_Work item 1_
Echo everything in the blog post below from "I felt like" down to "frustating banget loh.", word for word.

*** Source extract ***

Don't want to, will not, may not, must not come late again. Ever.

I'm in dire need to fix my habit.


Edit:
Universe seemed to go hard on me. The 12.30 pm train got stopped at Cakung and Jatinegara, it hella took my time! Bad luck. After touching down Manggarai at 5mins to go to 1 pm, i was rushed to take ojek on a super sunny day and i paid him 25k rupiahs. I finally arrived at campus at 1 pm something (less than 20 mins) but the lecturer was already in class so i was kicked out of class huhu, so...i surpass my absence chances limit (4 times). Cannot be late again or i'll go thru enroll class for photography on semester 5 for 6 months-_________- *noooo*

I felt like crying that i couldn't make it after some sacrifices i did. Just imagine this, taking ojek at such time when i didn't put any sunblock on my face and have a grudge to dust. Lucky me that i always have one small towel in my bag. Without thinking much, i fully cover my face with the towel, didn't care about people who might think i'm looking weird. Hueheu.

My mood swung into the worst part ever since i am being a college-er due to that incident. I decided to skip the next lecture, that is statistic, i went home instead, then sleep, the be happy again. Finishhh~ :-D

Ini frustating banget loh.


-211113-
Yes, i do have bad commitment in writing. Anyway,


So, it is a wrap. At last, my life gave me a break (not saying that i'm terribly busy tho hahha). I have done watching. The Master's Sun. A korean horror comedy romantic drama which i have craved for 3 months back. Starring So Ji Sub whom i sooo adore and the-so-called-queen-of-comedy-drama Gong Hyo Jin. The drama has finished airing since the beginning of october, if i'm not mistaken. They said, it reached high rating every weeks. Yea this drama screamed it out even to international extent.

The story started when Tae Gong Shil (Gong Hyo Jin) stopped Joo Joong Won (So Ji Sub)'s car on a stormy night. Gong Shil was a craven woman who had sixth sense. She could see ghosts after an accident happened 7 years ago that affected her look like a 4-dimensional-person. Whilst Joong Won was a cold-hearted, money-oriented, and very good looking, oh and hot CEO of Kingdom Group. After their 1st unintentionally meeting, Gong Shil  realized that Joong Won was like her shelter as the ghosts would disappear from her sight everytime she touched Joo Joong Won Sajangnim. Lets just make it short~she then found dozen of ways to stay close to him, then they made an agreement of she being his radar to solve spirit's problem around his business, property, and stuff, then they fell for each other, then they experienced a separation, then the last they made it for each other. Happy ending is a must for drama i watch.


What makes me head over heels in love with this drama is the fun and unexpected plot and definitely the love atmosphere they made. Although it's a horror wrapped love story, it is not as creepy as i thought at first. As craven as i am, i managed to watch it without covering my eyes from the fourth episode. I did crack up a lot on Gong Shil-Joong Won interaction, moreover on scenes where Joong Won told Gong Shil's deed when her body was possessed by spirits. I also cried some times over some ghost's problem; The ghost of soccer player's gf and the military dog ghost :"(.

*** End of Source extract ***

_Work item 2_
Rewrite everything from the start of the entries down to the line containing "across the greater", with "emergency rates" changed to "premium rates" and nothing else altered.

*** Extracted data ***

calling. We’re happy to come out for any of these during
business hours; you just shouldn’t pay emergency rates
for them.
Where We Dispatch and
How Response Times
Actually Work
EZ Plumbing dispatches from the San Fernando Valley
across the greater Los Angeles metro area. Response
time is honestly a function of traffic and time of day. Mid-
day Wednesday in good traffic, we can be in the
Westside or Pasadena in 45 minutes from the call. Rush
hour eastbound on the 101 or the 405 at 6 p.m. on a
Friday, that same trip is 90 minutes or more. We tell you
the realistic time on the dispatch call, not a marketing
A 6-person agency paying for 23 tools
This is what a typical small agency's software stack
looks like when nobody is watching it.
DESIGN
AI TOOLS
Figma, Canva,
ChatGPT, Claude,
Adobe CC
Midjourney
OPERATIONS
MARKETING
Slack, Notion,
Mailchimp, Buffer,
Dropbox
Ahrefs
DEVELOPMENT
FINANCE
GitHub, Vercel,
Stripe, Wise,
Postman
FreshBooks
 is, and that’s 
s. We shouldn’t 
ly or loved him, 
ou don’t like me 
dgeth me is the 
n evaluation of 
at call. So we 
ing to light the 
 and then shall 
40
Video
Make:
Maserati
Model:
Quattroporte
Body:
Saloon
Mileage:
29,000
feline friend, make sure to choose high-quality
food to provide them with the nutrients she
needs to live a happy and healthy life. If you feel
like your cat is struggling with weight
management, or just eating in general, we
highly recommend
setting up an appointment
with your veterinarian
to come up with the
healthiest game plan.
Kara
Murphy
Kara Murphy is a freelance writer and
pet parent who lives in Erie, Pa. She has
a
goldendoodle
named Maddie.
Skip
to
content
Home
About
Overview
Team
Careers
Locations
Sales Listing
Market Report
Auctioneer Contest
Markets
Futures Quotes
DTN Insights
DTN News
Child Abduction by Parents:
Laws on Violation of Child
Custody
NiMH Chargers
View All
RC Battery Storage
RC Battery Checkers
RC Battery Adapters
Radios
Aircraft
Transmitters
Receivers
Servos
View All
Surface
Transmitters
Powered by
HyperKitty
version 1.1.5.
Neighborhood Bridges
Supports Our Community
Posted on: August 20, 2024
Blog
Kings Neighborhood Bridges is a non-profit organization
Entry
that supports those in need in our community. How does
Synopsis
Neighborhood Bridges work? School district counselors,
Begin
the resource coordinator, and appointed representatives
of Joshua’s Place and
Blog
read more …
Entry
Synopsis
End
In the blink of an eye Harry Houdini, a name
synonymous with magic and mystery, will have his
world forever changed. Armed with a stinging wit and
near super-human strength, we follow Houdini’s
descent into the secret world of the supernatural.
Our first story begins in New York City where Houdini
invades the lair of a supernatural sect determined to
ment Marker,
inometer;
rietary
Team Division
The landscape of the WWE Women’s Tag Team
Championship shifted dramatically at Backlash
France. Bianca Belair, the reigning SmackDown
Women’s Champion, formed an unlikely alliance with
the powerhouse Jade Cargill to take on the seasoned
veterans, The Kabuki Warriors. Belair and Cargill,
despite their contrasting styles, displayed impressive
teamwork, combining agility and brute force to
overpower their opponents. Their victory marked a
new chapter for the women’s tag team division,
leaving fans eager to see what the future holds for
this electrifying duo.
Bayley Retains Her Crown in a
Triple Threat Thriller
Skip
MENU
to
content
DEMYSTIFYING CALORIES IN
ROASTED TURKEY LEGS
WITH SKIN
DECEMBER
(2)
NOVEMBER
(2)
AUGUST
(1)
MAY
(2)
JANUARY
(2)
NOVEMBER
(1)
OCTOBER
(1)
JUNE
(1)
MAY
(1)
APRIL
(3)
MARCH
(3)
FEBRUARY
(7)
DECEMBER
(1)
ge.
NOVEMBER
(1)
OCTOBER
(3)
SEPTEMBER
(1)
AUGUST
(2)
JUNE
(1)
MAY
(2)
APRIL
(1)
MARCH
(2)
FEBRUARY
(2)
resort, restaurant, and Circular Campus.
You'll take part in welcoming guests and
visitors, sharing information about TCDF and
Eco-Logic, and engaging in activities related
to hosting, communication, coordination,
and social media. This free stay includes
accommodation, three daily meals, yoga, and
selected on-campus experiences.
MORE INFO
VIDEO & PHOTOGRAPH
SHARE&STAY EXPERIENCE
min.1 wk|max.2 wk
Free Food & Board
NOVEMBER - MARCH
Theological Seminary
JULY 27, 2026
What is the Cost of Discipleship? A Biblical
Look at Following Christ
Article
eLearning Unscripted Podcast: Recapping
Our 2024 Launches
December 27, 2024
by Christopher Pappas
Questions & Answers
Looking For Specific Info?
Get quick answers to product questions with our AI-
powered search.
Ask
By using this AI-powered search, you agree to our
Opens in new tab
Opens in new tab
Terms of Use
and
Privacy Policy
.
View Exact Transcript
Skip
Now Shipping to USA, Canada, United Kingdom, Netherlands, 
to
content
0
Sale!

*** End of Extracted data ***

_Answer section 1_
I felt like crying that i couldn't make it after some sacrifices i did. Just imagine this, taking ojek at such time when i didn't put any sunblock on my face and have a grudge to dust. Lucky me that i always have one small towel in my bag. Without thinking much, i fully cover my face with the towel, didn't care about people who might think i'm looking weird. Hueheu.

My mood swung into the worst part ever since i am being a college-er due to that incident. I decided to skip the next lecture, that is statistic, i went home instead, then sleep, the be happy again. Finishhh~ :-D

Ini frustating banget loh.

_Answer section 2_
calling. We’re happy to come out for any of these during
business hours; you just shouldn’t pay premium rates
for them.
Where We Dispatch and
How Response Times
Actually Work
EZ Plumbing dispatches from the San Fernando Valley
across the greater Los Angeles metro area. Response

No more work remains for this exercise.